- Publisher: Vortex Software
- Designer: Costa Panayi
- Platforms: ZX Spectrum, Commodore 64, Sharp MZ, Amstrad CPC, MSX, Tatung Einstein
- Release: 1985
- Genre: Action
- Mode: Single-player

= Highway Encounter =

1985 video game

Highway Encounter is a video game published for the ZX Spectrum, Amstrad CPC, MSX, Commodore 64, Sharp MZ, and Tatung Einstein by Vortex Software in 1985. It was written by Costa Panayi who also coded Android, Android Two, TLL, Cyclone, and Revolution.

==Summary==
Highway Encounter is a strategy/action game played from a 3D isometric perspective in which the players must successfully chaperone a bomb along a long, straight stretch of highway and into the alien base at the end of it. There are thirty screens to pass through and most are filled with hazards that threaten to block player's progress (such as barrels) or destroy the player (aliens and explosive mines).

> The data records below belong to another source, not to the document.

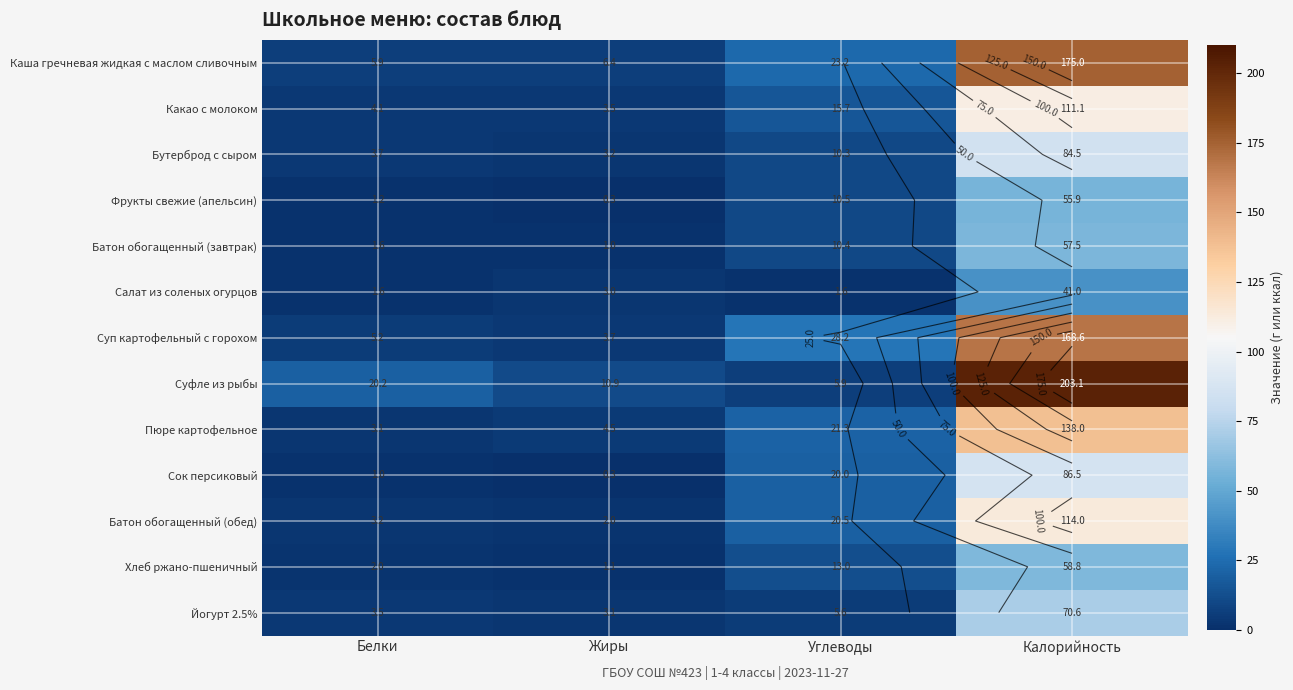

Where is Батон обогащенный (обед) nearest to the value 58?

Углеводы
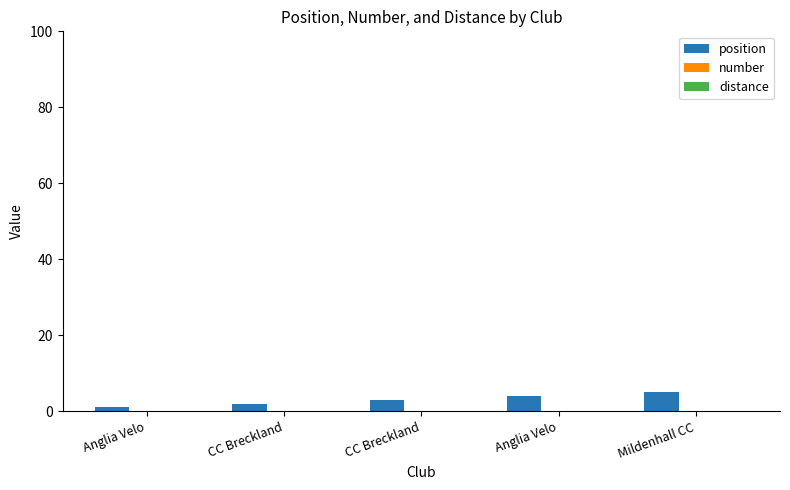

Are the bars horizontal?

No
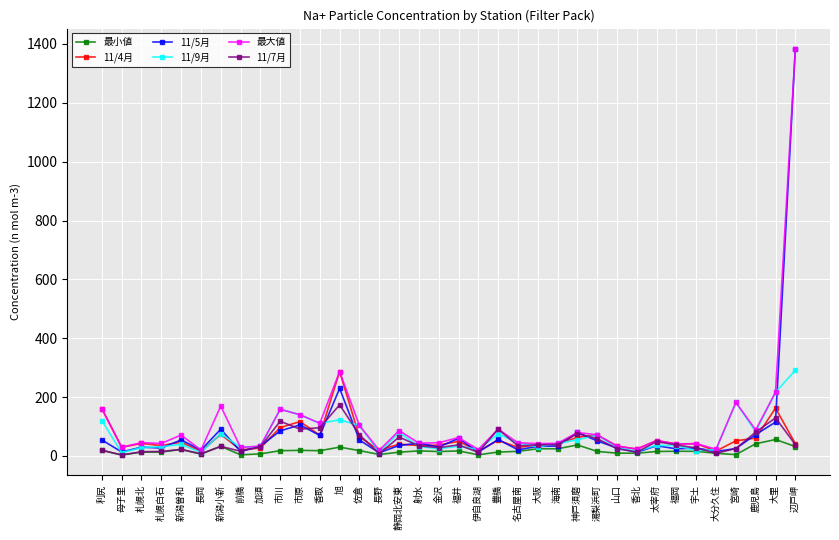

At which label does 11/9月 first exceed 39?

利尻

Players control a robotic "Vorton" (resembling a dalek from Doctor Who) and one of the features that provides Highway Encounter with its unique appeal is that the bomb is constantly being pushed onwards by player's extra lives - four more Vortons, who accompany the player along the highway. A key strategic element to the game is for the player character to travel several screens ahead of the bomb to clear a safe path for it; normally this would be done by temporarily blocking the bomb's forward motion, but if the bomb is left in an unsafe location, it is possible for all your extra lives to be lost without the player character being destroyed once. Once all spare lives are lost, the player character must manually push the bomb.

==Reception==

The Spectrum version of the game was voted number 40 in the Your Sinclair Official Top 100 Games of All Time.

Awards
| Publication | Award |
|---|---|
| Amstrad Action | Mastergame |
| Crash | Crash Smash |

==Legacy==
There is an unfinished and officially unreleased, but available to download version for Atari ST made by Mark Haigh-Hutchinson and graphics by Costa Panayi, from 1990. Versions for Amiga and Sega Mega Drive were also planned but Hutchinson stated that the Mega Drive version was left unpublished.

Highway Encounter was followed by a sequel, Alien Highway, in 1986.